Mountain in Argentina

Cerro Las Tórtolas is a peak at the border of Argentina and Chile with an elevation of 6145 m metres and located at the Central Andes. It is on the border of the Argentinean province of San Juan and the Chilean province of Elqui. Its slopes are within the administrative boundaries of the Argentinean city of Iglesia and the Chilean commune of Vicuña.

==First Ascent==

The first ascents were made by Indigenous Peoples, who built a platform at the summit and left elaborate figurines there.

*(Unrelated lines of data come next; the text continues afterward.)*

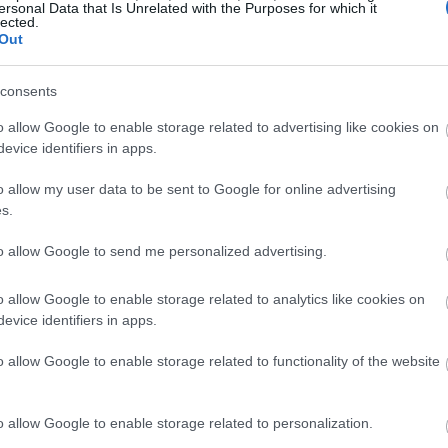
ersonal Data that Is Unrelated with the Purposes for which it
lected.
Out
consents
o allow Google to enable storage related to advertising like cookies on
evice identifiers in apps.
o allow my user data to be sent to Google for online advertising
s.
to allow Google to send me personalized advertising.
o allow Google to enable storage related to analytics like cookies on
evice identifiers in apps.
ished facing the Black Knife Assassin with glowing blades at the 
o allow Google to enable storage related to functionality of the website
Grave.
lick or tap the image for more information and higher resolution
o allow Google to enable storage related to personalization.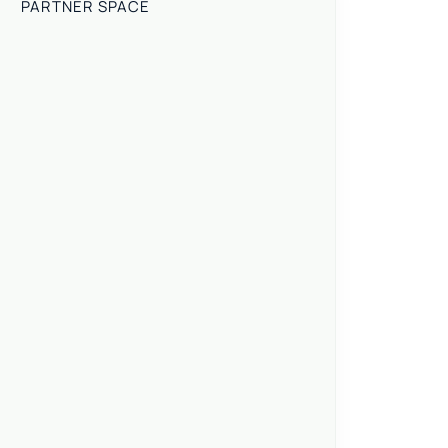
PARTNER SPACE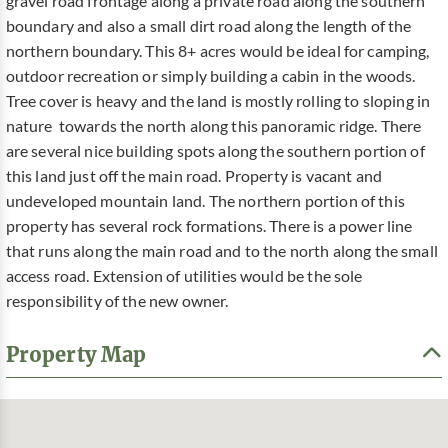
gravel road frontage along a private road along the southern
boundary and also a small dirt road along the length of the
northern boundary. This 8+ acres would be ideal for camping,
outdoor recreation or simply building a cabin in the woods.
Tree cover is heavy and the land is mostly rolling to sloping in
nature towards the north along this panoramic ridge. There
are several nice building spots along the southern portion of
this land just off the main road. Property is vacant and
undeveloped mountain land. The northern portion of this
property has several rock formations. There is a power line
that runs along the main road and to the north along the small
access road. Extension of utilities would be the sole
responsibility of the new owner.
Property Map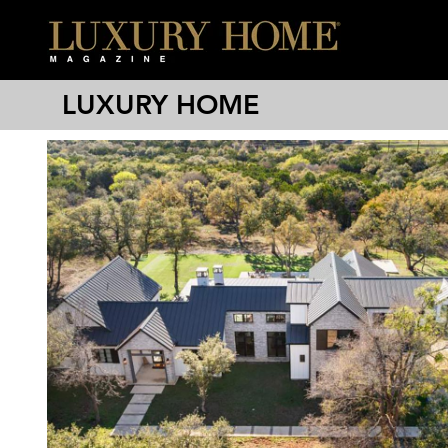
LUXURY HOME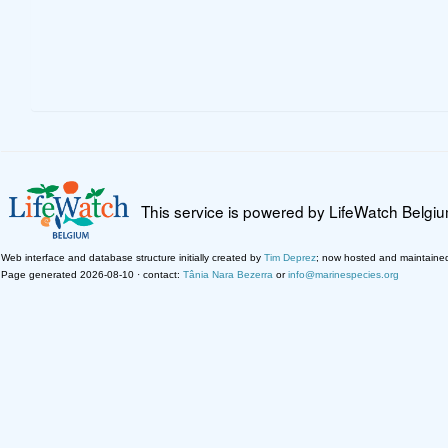
This service is powered by LifeWatch Belgi
Web interface and database structure initially created by
Tim Deprez
; now hosted and maintaine
Page generated 2026-08-10 · contact:
Tânia Nara Bezerra
or
info@marinespecies.org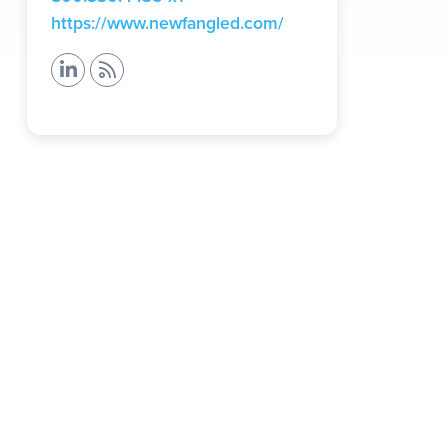
(opens
https://www.newfangled.com/
in
a
new
tab)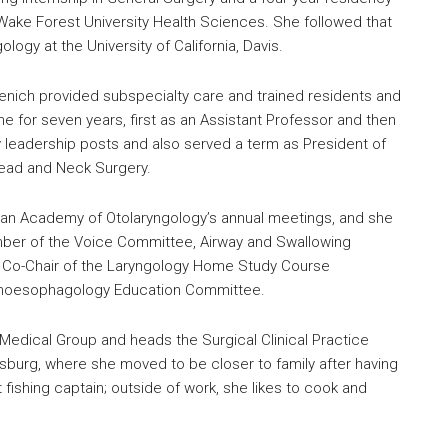
Wake Forest University Health Sciences. She followed that
ogy at the University of California, Davis.
ntzenich provided subspecialty care and trained residents and
 for seven years, first as an Assistant Professor and then
 leadership posts and also served a term as President of
Head and Neck Surgery.
ican Academy of Otolaryngology’s annual meetings, and she
ber of the Voice Committee, Airway and Swallowing
 Co-Chair of the Laryngology Home Study Course
choesophagology Education Committee.
e Medical Group and heads the Surgical Clinical Practice
msburg, where she moved to be closer to family after having
 fishing captain; outside of work, she likes to cook and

Las Tórtolas' first recorded ascent post-colonization was by Edgar Kausel (Chile) and Heinz Koch (Germany) on January 19, 1952. There are reports of a 1924 ascent (Hans Duddle) shown in some sources. However no evidence of this expedition was found.

==Elevation==

It has an official height of 6160 meters. Other data from available digital elevation models: SRTM yields 6130 metres, ASTER 6096 metres, ASTER filled 6130 metres and TanDEM-X 6171 metres. The height of the nearest key col is 4768 meters, leading to a topographic prominence of 1377 meters. Las Tórtolas is considered a Mountain Subrange according to the Dominance System and its dominance is 22.41%. Its parent peak is Majadita and the Topographic isolation is 54.9 kilometers.